The misstep comes as Immelt focuses on manufacturing growth while shrinking the company’s finance unit. Supply-chain disruptions at GE’s wind-turbine business and worse results than anticipated at the energy management division put the growth target out of reach, executives said on a conference call with analysts today.
“They didn’t quite make it and some people are going to be disappointed they didn’t hit the number,” Christian Mayes, a St. Louis-based analyst at Edward Jones & Co. who has a hold rating on GE shares, said in a telephone interview. “They hit the consensus numbers pretty much right on the head for sales and earnings per share, but missing the margin goal will be noticed.”
GE’s industrial profit margin widened last year to 15.7 percent, compared with 15.1 percent in 2012. It grew 66 basis points excluding the effect of acquisitions and 60 basis points with deals factored in, GE said.
“We would have been above 70 basis points” excluding those the supply-chain issues and energy management’s struggles, Chief Financial Officer Jeffrey Bornstein said. “We’re really counting small increments here.”
Fourth-quarter adjusted earnings from continuing operations rose 16 percent to $5.42 billion, or 53 cents a share, from $4.66 billion, or 44 cents, a year earlier, the Fairfield, Connecticut-based company said today in a statement. That matched the 53-cent average estimate of 13 analysts surveyed by Bloomberg.
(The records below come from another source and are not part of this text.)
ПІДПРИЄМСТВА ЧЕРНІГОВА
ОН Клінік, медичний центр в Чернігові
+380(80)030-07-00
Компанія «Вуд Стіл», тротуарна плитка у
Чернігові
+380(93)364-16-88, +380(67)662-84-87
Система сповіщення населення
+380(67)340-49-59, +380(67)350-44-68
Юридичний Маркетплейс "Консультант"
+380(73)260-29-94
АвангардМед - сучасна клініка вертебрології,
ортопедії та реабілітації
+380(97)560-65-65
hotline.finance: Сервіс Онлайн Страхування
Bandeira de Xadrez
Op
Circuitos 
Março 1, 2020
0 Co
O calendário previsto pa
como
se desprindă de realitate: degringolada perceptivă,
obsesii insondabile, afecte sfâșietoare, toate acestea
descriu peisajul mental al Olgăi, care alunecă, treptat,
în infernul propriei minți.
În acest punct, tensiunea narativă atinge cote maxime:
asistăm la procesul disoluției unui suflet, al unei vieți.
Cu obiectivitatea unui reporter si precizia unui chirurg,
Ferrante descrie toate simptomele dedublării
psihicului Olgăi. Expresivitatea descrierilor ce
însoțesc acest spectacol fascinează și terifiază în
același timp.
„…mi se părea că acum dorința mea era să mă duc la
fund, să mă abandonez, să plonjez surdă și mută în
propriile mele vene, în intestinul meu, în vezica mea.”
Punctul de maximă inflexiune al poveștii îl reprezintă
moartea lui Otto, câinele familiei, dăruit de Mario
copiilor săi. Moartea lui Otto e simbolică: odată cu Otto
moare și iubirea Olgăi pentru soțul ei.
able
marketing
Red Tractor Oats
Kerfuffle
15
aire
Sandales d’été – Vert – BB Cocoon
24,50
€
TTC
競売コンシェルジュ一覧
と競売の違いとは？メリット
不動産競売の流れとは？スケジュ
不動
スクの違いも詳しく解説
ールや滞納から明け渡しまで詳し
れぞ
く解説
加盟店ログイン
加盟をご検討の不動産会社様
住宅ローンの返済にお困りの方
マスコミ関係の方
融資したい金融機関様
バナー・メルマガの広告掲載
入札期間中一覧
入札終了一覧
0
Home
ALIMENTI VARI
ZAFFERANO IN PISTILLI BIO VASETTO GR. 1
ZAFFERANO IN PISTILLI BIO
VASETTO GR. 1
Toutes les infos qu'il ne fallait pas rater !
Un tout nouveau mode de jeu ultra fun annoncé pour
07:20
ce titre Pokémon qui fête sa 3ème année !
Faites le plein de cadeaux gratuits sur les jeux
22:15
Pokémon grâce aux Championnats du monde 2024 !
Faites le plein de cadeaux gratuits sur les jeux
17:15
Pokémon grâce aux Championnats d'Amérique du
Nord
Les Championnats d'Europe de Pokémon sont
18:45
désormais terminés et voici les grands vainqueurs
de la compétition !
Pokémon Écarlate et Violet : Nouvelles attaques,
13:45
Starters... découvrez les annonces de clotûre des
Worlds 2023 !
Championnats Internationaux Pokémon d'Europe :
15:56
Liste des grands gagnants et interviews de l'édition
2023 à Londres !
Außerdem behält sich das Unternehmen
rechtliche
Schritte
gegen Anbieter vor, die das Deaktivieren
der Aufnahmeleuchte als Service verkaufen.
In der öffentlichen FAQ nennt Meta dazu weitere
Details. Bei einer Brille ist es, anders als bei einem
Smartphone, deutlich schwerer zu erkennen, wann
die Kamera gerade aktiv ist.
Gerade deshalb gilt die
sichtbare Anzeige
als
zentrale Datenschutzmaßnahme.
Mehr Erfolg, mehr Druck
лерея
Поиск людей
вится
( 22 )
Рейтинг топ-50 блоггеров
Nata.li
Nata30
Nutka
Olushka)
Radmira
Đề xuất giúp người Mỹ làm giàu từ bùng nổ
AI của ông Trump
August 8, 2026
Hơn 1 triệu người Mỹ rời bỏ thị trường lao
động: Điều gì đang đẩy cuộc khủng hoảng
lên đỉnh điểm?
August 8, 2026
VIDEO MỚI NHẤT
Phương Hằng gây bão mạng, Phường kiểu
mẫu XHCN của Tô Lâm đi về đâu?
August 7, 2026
Immelt said GE was “on track” to achieve the margin target during his annual presentation of year-ahead goals to shareholders and analysts on Dec. 18.
Sales climbed 3.1 percent to $40.4 billion in the quarter, topping the $40.1 billion average estimate in a Bloomberg survey of 10 analysts. Industrial sales climbed 5.6 percent to $28.8 billion.
Aviation revenues climbed 13 percent to $6.17 billion, while sales rose 17 percent to $5.31 billion at the oil and gas unit and were little changed at $7.69 billion at the power and water division.
GE Capital, the finance unit, reported sales of $11.1 billion, 4.5 percent lower than a year earlier, the company said in the statement. Profit climbed 38 percent to $2.49 billion.
Including pension costs and discontinued operations, GE’s net income rose 4.8 percent to $4.2 billion, or 41 cents a share, from $4.01 billion, or 38 cents, a year earlier. Operating profit climbed 5.4 percent in all of 2013 to $16.9 billion.